A series of somatic mutations of the TSH receptor gene have been demonstrated in hyperfunctioning thyroid adenomas. The mutations studied up to now cause constitutive (i.e. TSH-independent) activation of the cAMP-regulatory cascade only. As a follow-up to our original study, we have now completely sequenced exon number 10 of the TSH receptor gene in the same series of toxic adenomas. An activating mutation was found in nine of 11 tumors. In addition to the mutations already described, two isoleucine residues belonging to the first and second extracellular loops of the receptor (Ile486 and Ile568) were found mutated. Two different adenomas were found to harbor a different amino acid substitution at residue 486 (Ile486Phe, Ile486Met). Ile568 was mutated to threonine in one. When studied by transfection in COS-7 cells, all three mutations caused very strong activation of the cAMP-regulatory cascade. In addition, the Ile486Phe and, to a lesser extent, the Ile486Met and Ile568Thr mutants stimulated constitutively the inositol phosphate-diacylglycerol cascade.
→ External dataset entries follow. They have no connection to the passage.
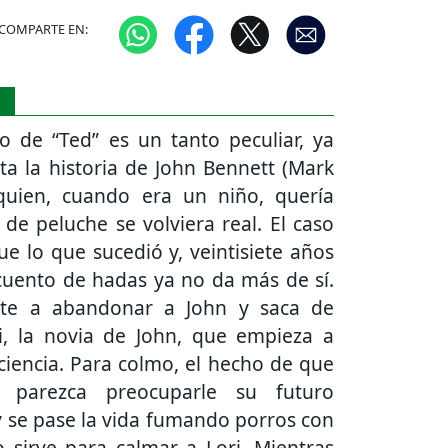
COMPARTE EN:
S
o de “Ted” es un tanto peculiar, ya
ta la historia de John Bennett (Mark
quien, cuando era un niño, quería
 de peluche se volviera real. El caso
ue lo que sucedió y, veintisiete años
cuento de hadas ya no da más de sí.
ste a abandonar a John y saca de
ri, la novia de John, que empieza a
ciencia. Para colmo, el hecho de que
parezca preocuparle su futuro
y se pase la vida fumando porros con
 sirve para calmar a Lori. Mientras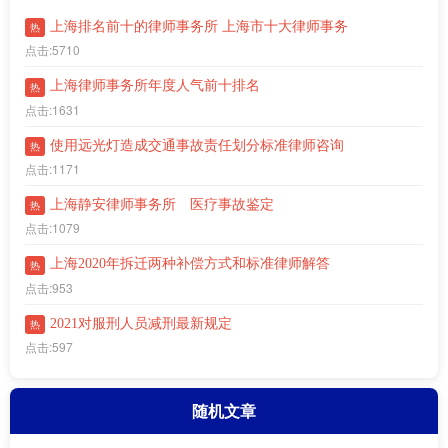
上海排名前十的律师事务所 上海市十大律师事务
热
点击:5710
上海律师事务所年度人气前十排名
热
点击:1631
使用远光灯造成交通事故责任划分标准律师咨询
热
点击:1171
上海静安律师事务所 医疗事故鉴定
热
点击:1079
上海2020年拆迁两种补偿方式和标准律师解答
热
点击:953
2021对服刑人员减刑最新规定
热
点击:597
随机文章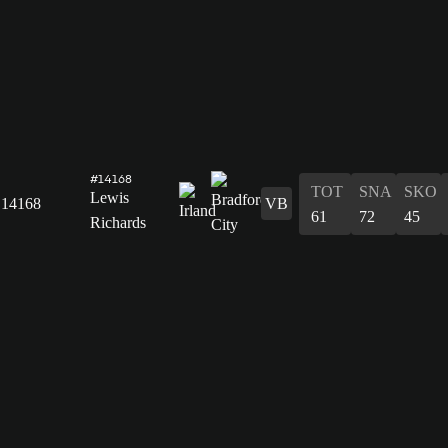
#14168
TOT
SNA
SKO
Lewis
14168
VB
61
72
45
Richards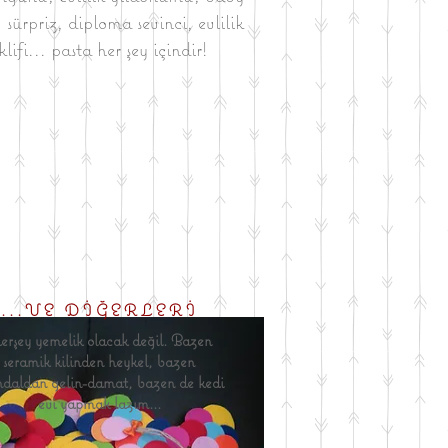
 sürpriz, diploma sevinci, evlilik
klifi... pasta her şey içindir!
...VE DİĞERLERİ
rşey yemelik olacak değil. Bazen
seramik kilinden heykel, bazen
daldan gelin-damat, bazen de kedi
evi yapmak lazım...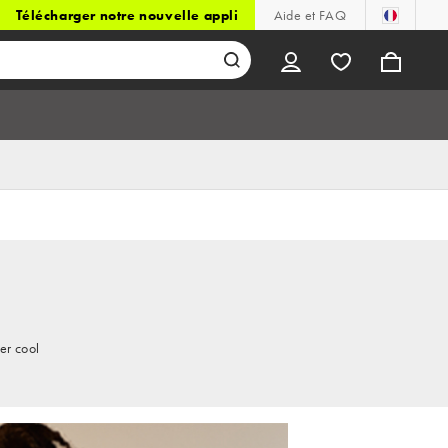
Télécharger notre nouvelle appli
Aide et FAQ
er cool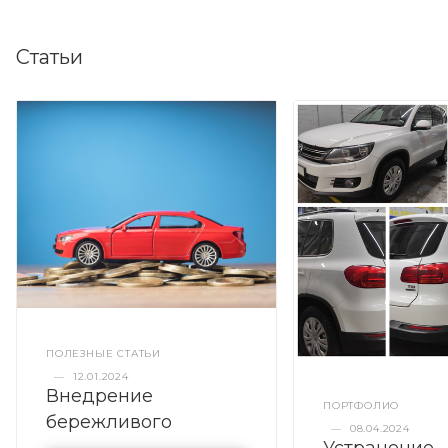
Статьи
ПОЛЕЗНЫЕ СТАТЬИ
—
12.01.2024
Внедрение
ПОРТФОЛИО
бережливого
—
08.04.2024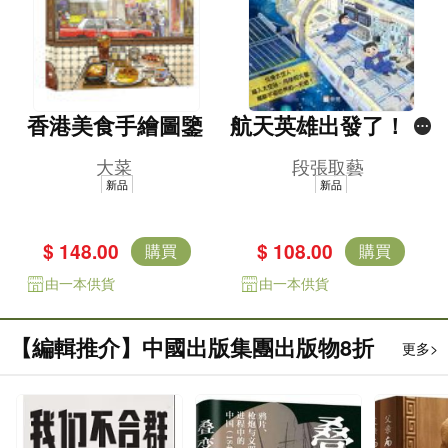
香港美食手繪圖鑒
航天英雄出發了！太
空人的一天 [新雅．
大菜
段張取藝
知識館]
新品
新品
$ 148.00
$ 108.00
購買
購買
由一本供貨
由一本供貨
【編輯推介】中國出版集團出版物8折
更多>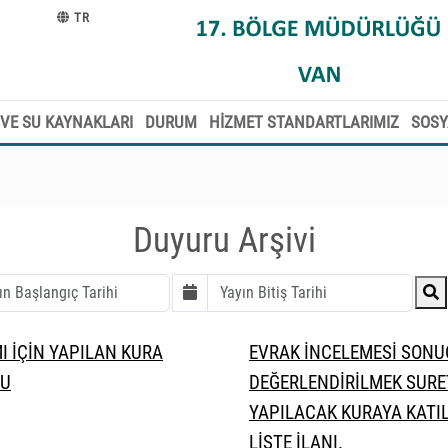
TR
VE SU KAYNAKLARI
DURUM
HİZMET STANDARTLARIMIZ
SOSY
Duyuru Arşivi
MI İÇİN YAPILAN KURA
EVRAK İNCELEMESİ SONU
SU
DEĞERLENDİRİLMEK SURE
YAPILACAK KURAYA KATI
LİSTE İLANI.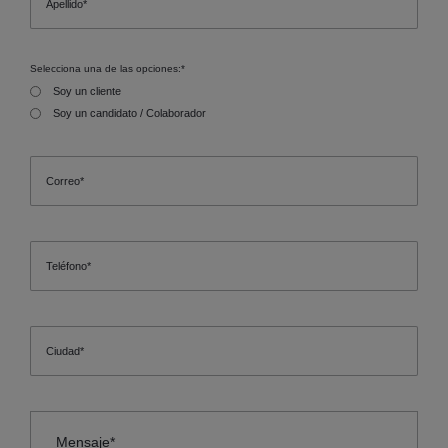
Selecciona una de las opciones:
*
Soy un cliente
Soy un candidato / Colaborador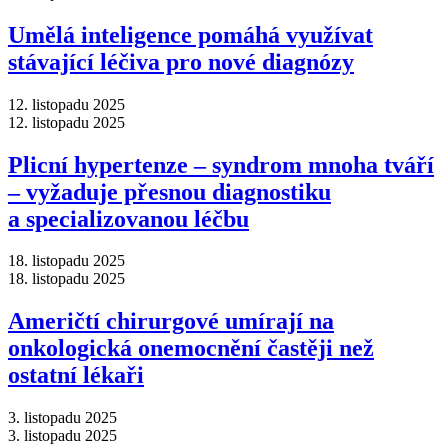
Umělá inteligence pomáhá využívat
stávající léčiva pro nové diagnózy
12. listopadu 2025
12. listopadu 2025
Plicní hypertenze –⁠ syndrom mnoha tváří
–⁠ vyžaduje přesnou diagnostiku
a specializovanou léčbu
18. listopadu 2025
18. listopadu 2025
Američtí chirurgové umírají na
onkologická onemocnění častěji než
ostatní lékaři
3. listopadu 2025
3. listopadu 2025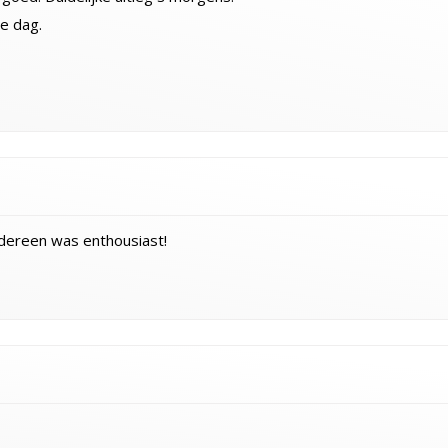
e dag.
dereen was enthousiast!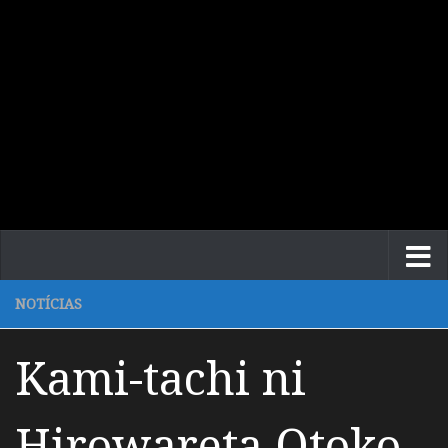
NOTÍCIAS
Kami-tachi ni
Hirowareta Otoko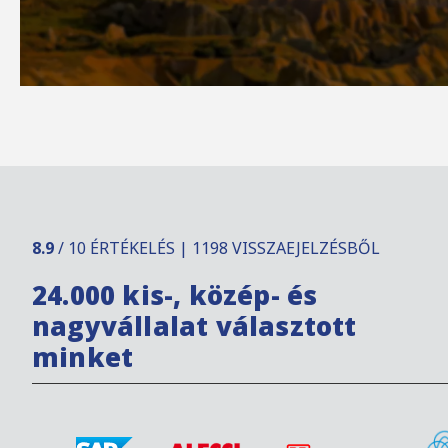
8.9
/ 10 ÉRTÉKELÉS | 1198 VISSZAEJELZÉSBŐL
24.000 kis-, közép- és
nagyvállalat választott
minket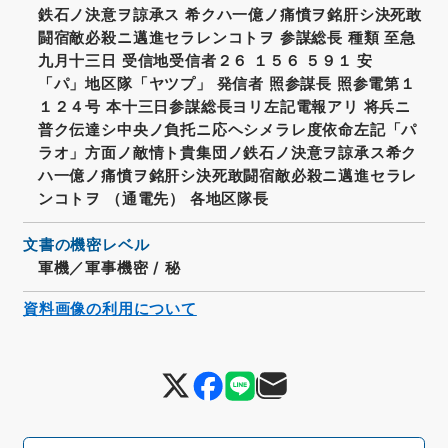
鉄石ノ決意ヲ諒承ス 希クハ一億ノ痛憤ヲ銘肝シ決死敢
闘宿敵必殺ニ邁進セラレンコトヲ 参謀総長 種類 至急
九月十三日 受信地受信者２６ １５６ ５９１ 安
「パ」地区隊「ヤツプ」 発信者 照参謀長 照参電第１
１２４号 本十三日参謀総長ヨリ左記電報アリ 将兵ニ
普ク伝達シ中央ノ負托ニ応ヘシメラレ度依命左記「パ
ラオ」方面ノ敵情ト貴集団ノ鉄石ノ決意ヲ諒承ス希ク
ハ一億ノ痛憤ヲ銘肝シ決死敢闘宿敵必殺ニ邁進セラレ
ンコトヲ （通電先） 各地区隊長
文書の機密レベル
軍機／軍事機密
/
秘
資料画像の利用について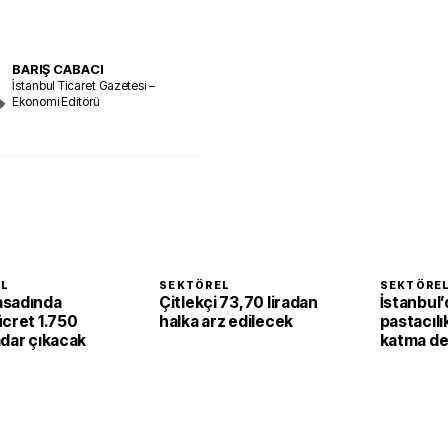
BARIŞ CABACI
İstanbul Ticaret Gazetesi –
Ekonomi Editörü
EL
SEKTÖREL
SEKTÖRE
asadında
Çitlekçi 73,70 liradan
İstanbul’
ücret 1.750
halka arz edilecek
pastacılı
adar çıkacak
katma de
dönüşüy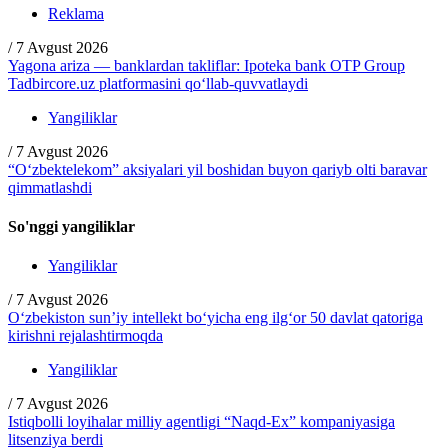
Reklama
/
7 Avgust 2026
Yagona ariza — banklardan takliflar: Ipoteka bank OTP Group
Tadbircore.uz platformasini qo‘llab-quvvatlaydi
Yangiliklar
/
7 Avgust 2026
“O‘zbektelekom” aksiyalari yil boshidan buyon qariyb olti baravar
qimmatlashdi
So'nggi yangiliklar
Yangiliklar
/
7 Avgust 2026
O‘zbekiston sun’iy intellekt bo‘yicha eng ilg‘or 50 davlat qatoriga
kirishni rejalashtirmoqda
Yangiliklar
/
7 Avgust 2026
Istiqbolli loyihalar milliy agentligi “Naqd-Ex” kompaniyasiga
litsenziya berdi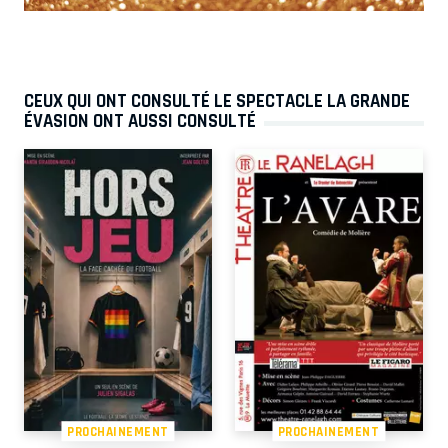
CEUX QUI ONT CONSULTÉ LE SPECTACLE LA GRANDE
ÉVASION ONT AUSSI CONSULTÉ
PROCHAINEMENT
PROCHAINEMENT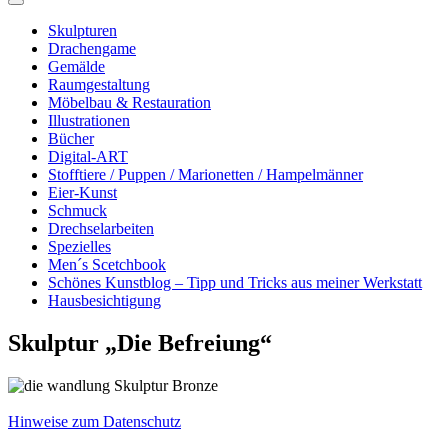
Skulpturen
Drachengame
Gemälde
Raumgestaltung
Möbelbau & Restauration
Illustrationen
Bücher
Digital-ART
Stofftiere / Puppen / Marionetten / Hampelmänner
Eier-Kunst
Schmuck
Drechselarbeiten
Spezielles
Men´s Scetchbook
Schönes Kunstblog – Tipp und Tricks aus meiner Werkstatt
Hausbesichtigung
Skulptur „Die Befreiung“
Hinweise zum Datenschutz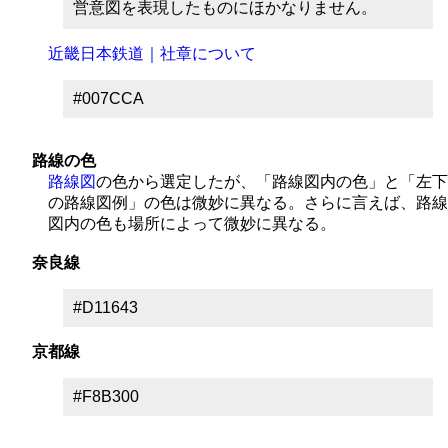
営意図を表現したものにほかなりません。
近畿日本鉄道｜社章について
#007CCA
路線の色
路線図
の色から選定したが、「路線図内の色」と「左下
の路線図例」の色は微妙に異なる。さらに言えば、路線
図内の色も場所によって微妙に異なる。
奈良線
#D11643
京都線
#F8B300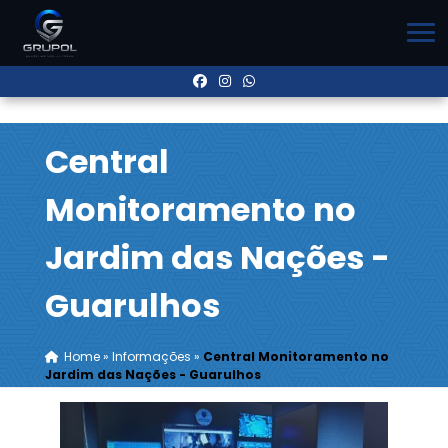
Central
Monitoramento no
Jardim das Nações -
Guarulhos
Home
»
Informações
»
Central Monitoramento no
Jardim das Nações - Guarulhos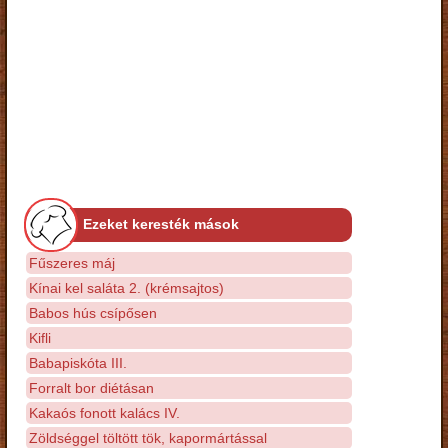
Ezeket keresték mások
Fűszeres máj
Kínai kel saláta 2. (krémsajtos)
Babos hús csípősen
Kifli
Babapiskóta III.
Forralt bor diétásan
Kakaós fonott kalács IV.
Zöldséggel töltött tök, kapormártással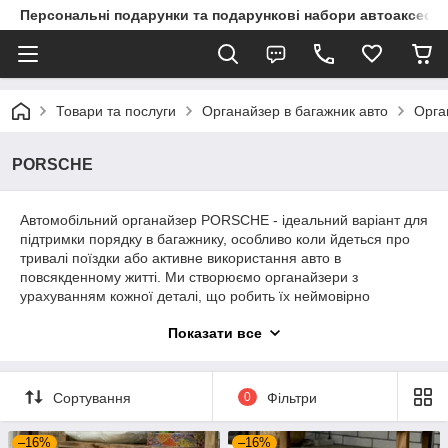
Персональні подарунки та подарункові набори автоаксесуа
Товари та послуги
Органайзер в багажник авто
Орга
PORSCHE
Автомобільний органайзер PORSCHE - ідеальний варіант для
підтримки порядку в багажнику, особливо коли йдеться про
тривалі поїздки або активне використання авто в
повсякденному житті. Ми створюємо органайзери з
урахуванням кожної деталі, що робить їх неймовірно
зручними. Ви можете використовувати їх для зберігання
Показати все
аптечки, вогнегасника, інструментів, туристичних наборів та
інших потрібних речей. Завдяки продуманій місткості, у
багажнику завжди буде лад, а потрібні предмети будуть під
рукою.
Сортування
0
Фільтри
–16%
–16%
Our results demonstrate that 1) the first and second extracellular loops contribute to the silencing of the unliganded TSH receptor; 2) the two regulatory cascades normally under TSH control can be constitutively activated by somatic mutations of the receptor; 3) the TSH receptor can be activated by mutation of a large number of residues distributed over the first and second extracellular loops, the third intracellular loop, and the third, sixth, and seventh transmembrane segments; 4) activating mutations of the TSH receptor constitute the major cause of toxic adenomas, accounting for about 80% of the cases.